The hacker likes me, I suspect, for all of the things he can’t have from me, for all of the things I don’t give him. He doesn’t like me because I make him feel complete; he likes me because I make him feel desperate. He likes me because he can’t take my pulse, track my rhythm, crack my code.
“My therapist suggested that I’m attracted to you because you remind me of myself,” he mentions, sprawled out in front of the fire. On a large blanket. In the quiet and empty house he apparently just bought.
We’re here because six days ago I proposed a barren-landscape picnic. We’re here because three weeks ago I showed up in his hotel room in New York City. We’re here because two months ago—or, as he tells it, three—I broke into his apartment, and disrupted his psyche enough that he’s still interested.

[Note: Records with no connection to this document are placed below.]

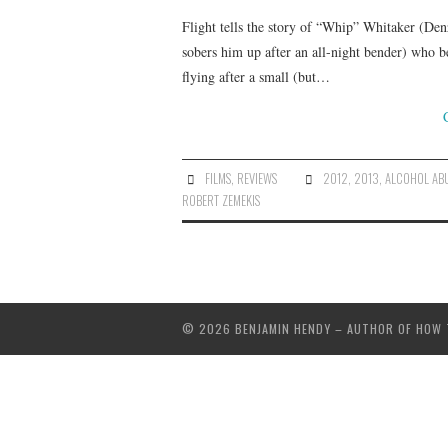
Flight tells the story of “Whip” Whitaker (Den
sobers him up after an all-night bender) who b
flying after a small (but…
FILMS
,
REVIEWS
2012
,
2013
,
ALCOHOL AB
ROBERT ZEMEKIS
© 2026 BENJAMIN HENDY – AUTHOR OF HOW TO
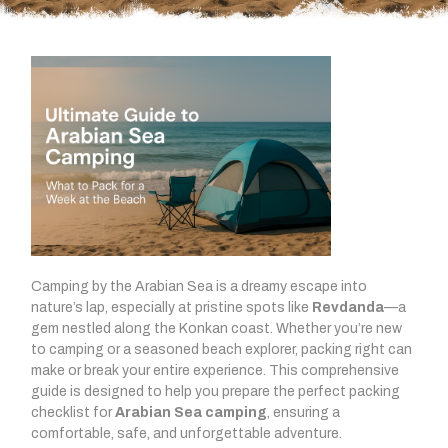
Camping by the Arabian Sea is a dreamy escape into
nature’s lap, especially at pristine spots like
Revdanda
—a
gem nestled along the Konkan coast. Whether you’re new
to camping or a seasoned beach explorer, packing right can
make or break your entire experience. This comprehensive
guide is designed to help you prepare the perfect packing
checklist for
Arabian Sea camping
, ensuring a
comfortable, safe, and unforgettable adventure.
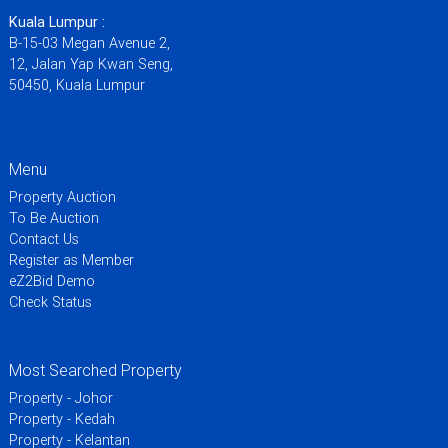
Kuala Lumpur :
B-15-03 Megan Avenue 2,
12, Jalan Yap Kwan Seng,
50450, Kuala Lumpur
Menu
Property Auction
To Be Auction
Contact Us
Register as Member
eZ2Bid Demo
Check Status
Most Searched Property
Property - Johor
Property - Kedah
Property - Kelantan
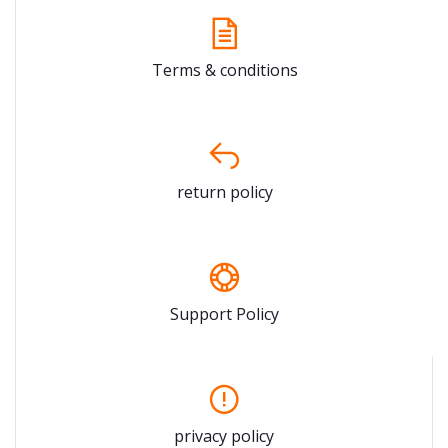
Terms & conditions
return policy
Support Policy
privacy policy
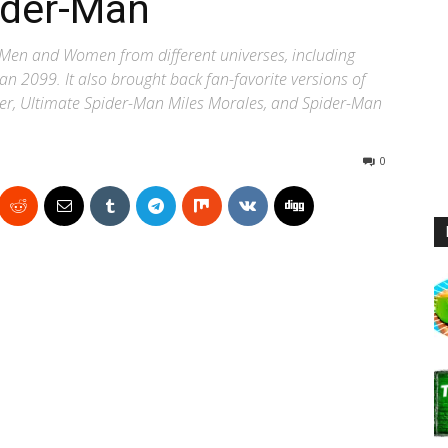
ider-Man
r-Men and Women from different universes, including
 2099. It also brought back fan-favorite versions of
rker, Ultimate Spider-Man Miles Morales, and Spider-Man
0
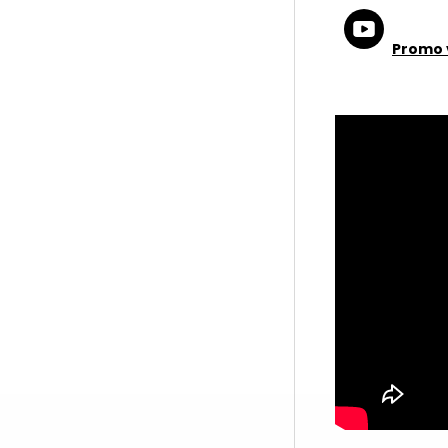
Promo 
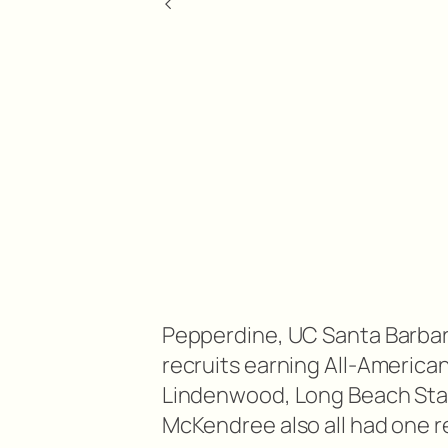
<
Pepperdine, UC Santa Barbara
recruits earning All-America
Lindenwood, Long Beach Stat
McKendree also all had one r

The suggestion that we’re similar doesn’t initially resonate, and my first thought is that he’s just flattering himself. (Okay, we’re both self-confessed narcissists; that much is true.) But then I realize that he, like me—like everyone, perhaps—contains multitudes, of which I really only know one.
The one I know is named Jack. That is, Jack is the name I gave him, after he said something about either fucking or DJing—I can’t remember which, perhaps both—like a jackhammer, at 140 beats per minute.

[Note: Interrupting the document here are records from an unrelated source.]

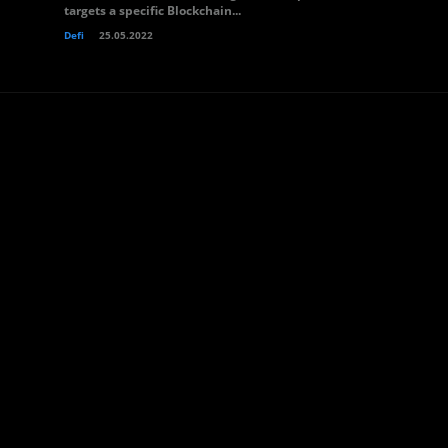
targets a specific Blockchain...
Defi
25.05.2022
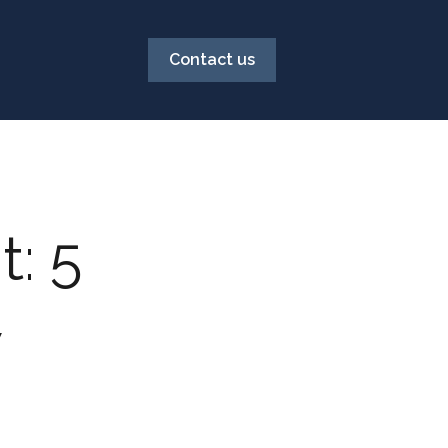
Contact us
: 5
w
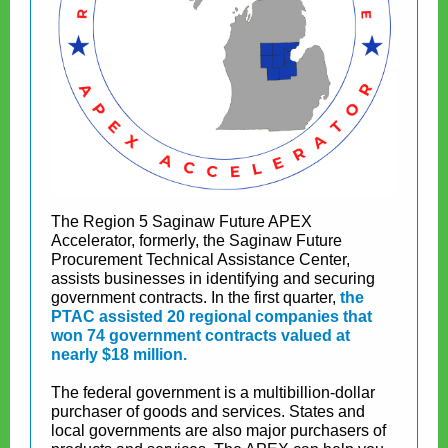
The Region 5 Saginaw Future APEX
Accelerator, formerly, the Saginaw Future
Procurement Technical Assistance Center,
assists businesses in identifying and securing
government contracts. In the first quarter,
the
PTAC assisted 20 regional companies that
won 74 government contracts valued at
nearly $18 million.
The federal government is a multibillion-dollar
purchaser of goods and services. States and
local governments are also major purchasers of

Jack has mad skills, a sharp mind, a strong body. Most importantly, Jack is adroit at walking the intricate line between praise-adoring me and giving me not even an inch.
As regards his therapist, and the dialogue Jack—who has long since told me his name is not Jack—is trying to have with me, I know what he’s seeking there. He’s brought up a thousand conversations like this before. He wants to know what he is to me. A past-time? A distraction? Is he penetrating me at all?
And because I am one step ahead of him in this way, and enjoy staying one step ahead, I turn the discussion down a side alley. Park the car.
Attraction is a tricky thing for me. While none of my multitudes are in any way complimented by being a part of a unit, several of them advance more quickly under the close scrutiny of a challenging man, and the majority of them delight in occasionally outrunning someone I ought not to be able. I mean, of course.
As such, I haven’t revealed anything—not even my first name—to Jack. Rather, I long to be for him a concentrated study in all things unknown, the black forest landscape of his unconscious.
“Your therapist hasn’t figured out yet that I’m just an escape?” I offer.
Jack laughs, loudly, rolls over on his side, delicately brushes the hair out of my face before grabbing the back of my neck and yanking.
“Stop that,” he whispers, threateningly.
“Never,” I taunt.
He growls. I flex my fingers.
I fully expect to leave scars on this man’s body.